Supplied text:
-----
CONTROLLING STOCKHOLDERS
The Company's largest stockholder is Limited Direct Associates, L.P.
("LDA"), which owned 2,600,000 shares, approximately 19.9% of the outstanding
Common Stock, at February 16, 1998. LDA is an affiliate of The Limited, Inc.
At February 16, 1998, approximately 40.5% of the outstanding Common
Stock was held by LDA, Raphael Benaroya, the Chairman of the Board, President
and Chief Executive Officer of the Company, the other Management Stockholders
and certain other stockholders who are parties to a Restated Stockholders'
Agreement. In accordance with the Restated Stockholders' Agreement, each of LDA
and Mr. Benaroya designates two of the Company's nine Directors, whom the
parties to the Restated Stockholders' Agreement have agreed to vote for.
Accordingly, LDA and Mr. Benaroya will together be able to exercise considerable
influence over the management of the Company. See "Incorporation of Certain
Information By Reference."
DEPENDENCE ON KEY EXECUTIVE
The Company believes that it has benefited substantially from the
leadership of Raphael Benaroya, the Chairman of the Board, President and Chief
Executive Officer of the Company. The Company believes that the loss of his
services could have an adverse effect on the Company. Mr. Benaroya has a
Restated Employment Agreement with the Company, dated November 1, 1991, that
expires on May 20, 1999. See "Incorporation of Certain Information by
Reference."
<PAGE> 6
IMPACT OF CERTAIN REGISTRATION RIGHTS
Under the Restated Stockholders' Agreement, LDA and Raphael Benaroya,
the Chairman of the Board, President and Chief Executive Officer of the Company,
each has demand registration rights to require the Company to prepare and file
registration statements under the Securities Act of 1933, as amended (the
"Securities Act"), with respect to a combined total of 4,000,000 outstanding
shares of Common Stock. In addition, under the Restated Stockholders' Agreement,
LDA, Mr. Benaroya, the Management Stockholders and certain other stockholders
have the right to participate on a "piggyback" basis in any future registration
statements filed by the Company under the Securities Act to effect demand
registration rights or to raise capital for itself through an offering of its
equity securities, subject to the right of the underwriters of any such offering
to limit the number of shares included in such registration on a "piggyback"
basis. See "Incorporation of Certain Information by Reference."
In addition to the Demand Registrations provided in the Restated
Stockholders' Agreement and the registration statement of which this Prospectus
is a part, the Company has registered under the Securities Act 625,700 shares of
Common Stock issuable pursuant to the exercise of employee stock options under
the Restated 1990 Stock Option Plan and 31,675 outstanding shares that were
issued pursuant to the exercise of employee stock options under the Restated
1990 Stock Option Plan and not resold.
-----
Records:
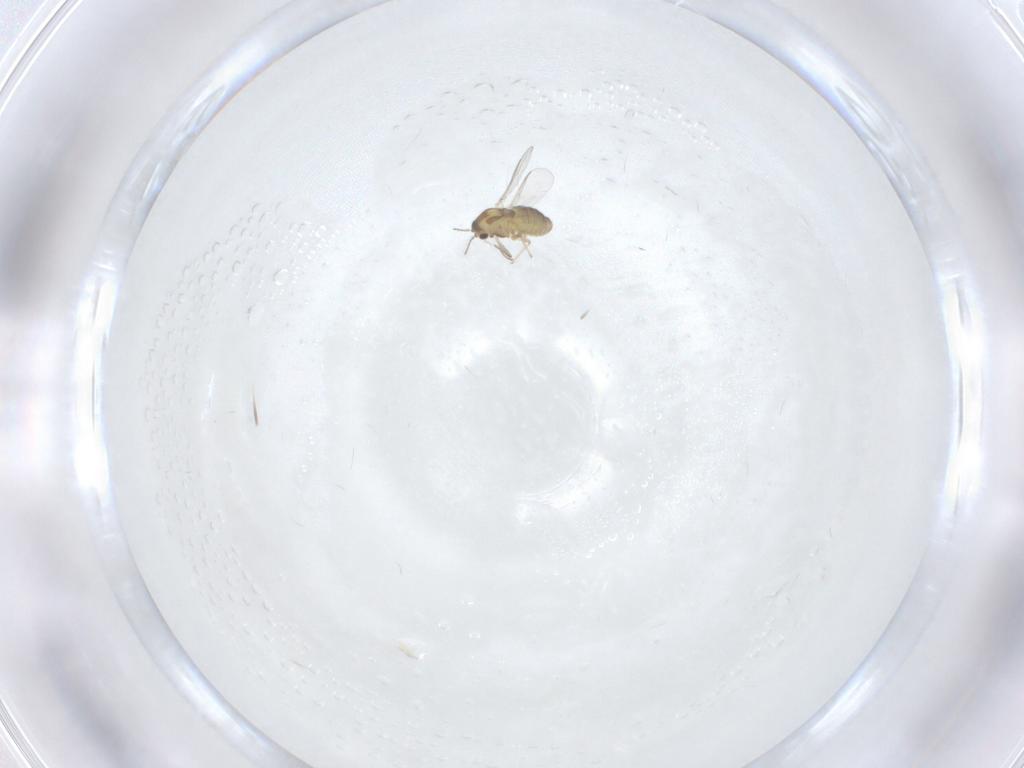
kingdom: Animalia
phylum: Arthropoda
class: Insecta
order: Diptera
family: Chironomidae
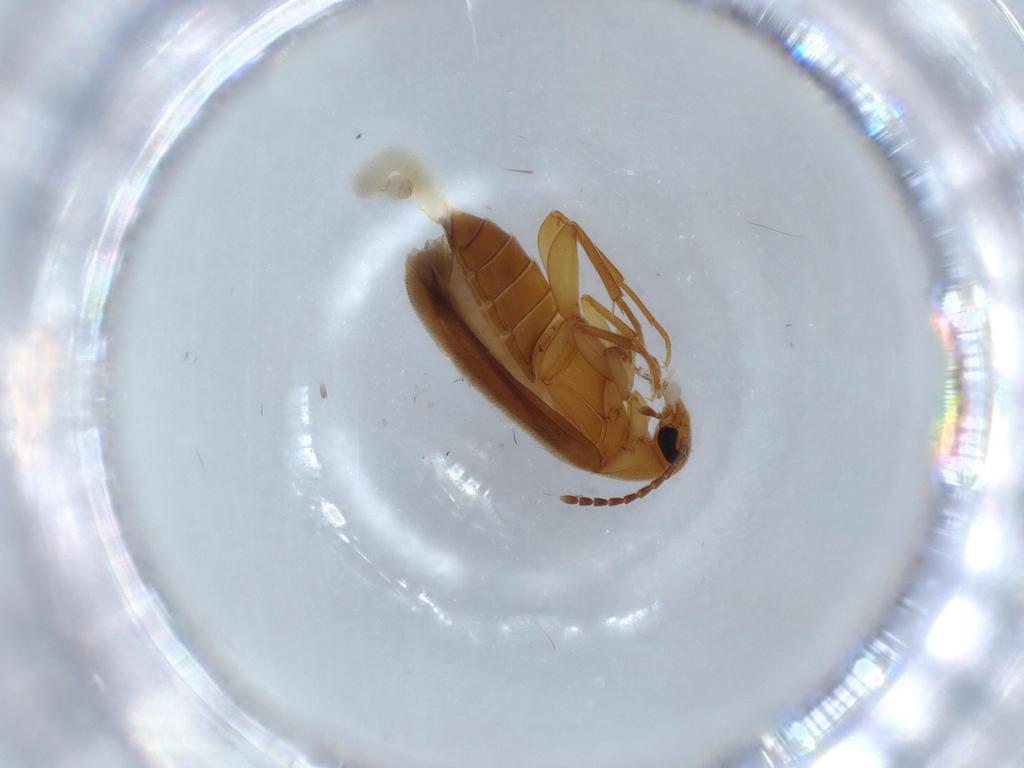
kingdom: Animalia
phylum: Arthropoda
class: Insecta
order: Coleoptera
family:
-----
To-do list:
(a) List every number of shares that appears in the prospectus excerpt.
(b) Please reproduce everything in the prospectus excerpt from "CONTROLLING STOCKHOLDERS" down to "to vote for.".

Outputs by task:
(a)
2,600,000
4,000,000
625,700
31,675

(b)
CONTROLLING STOCKHOLDERS
The Company's largest stockholder is Limited Direct Associates, L.P.
("LDA"), which owned 2,600,000 shares, approximately 19.9% of the outstanding
Common Stock, at February 16, 1998. LDA is an affiliate of The Limited, Inc.
At February 16, 1998, approximately 40.5% of the outstanding Common
Stock was held by LDA, Raphael Benaroya, the Chairman of the Board, President
and Chief Executive Officer of the Company, the other Management Stockholders
and certain other stockholders who are parties to a Restated Stockholders'
Agreement. In accordance with the Restated Stockholders' Agreement, each of LDA
and Mr. Benaroya designates two of the Company's nine Directors, whom the
parties to the Restated Stockholders' Agreement have agreed to vote for.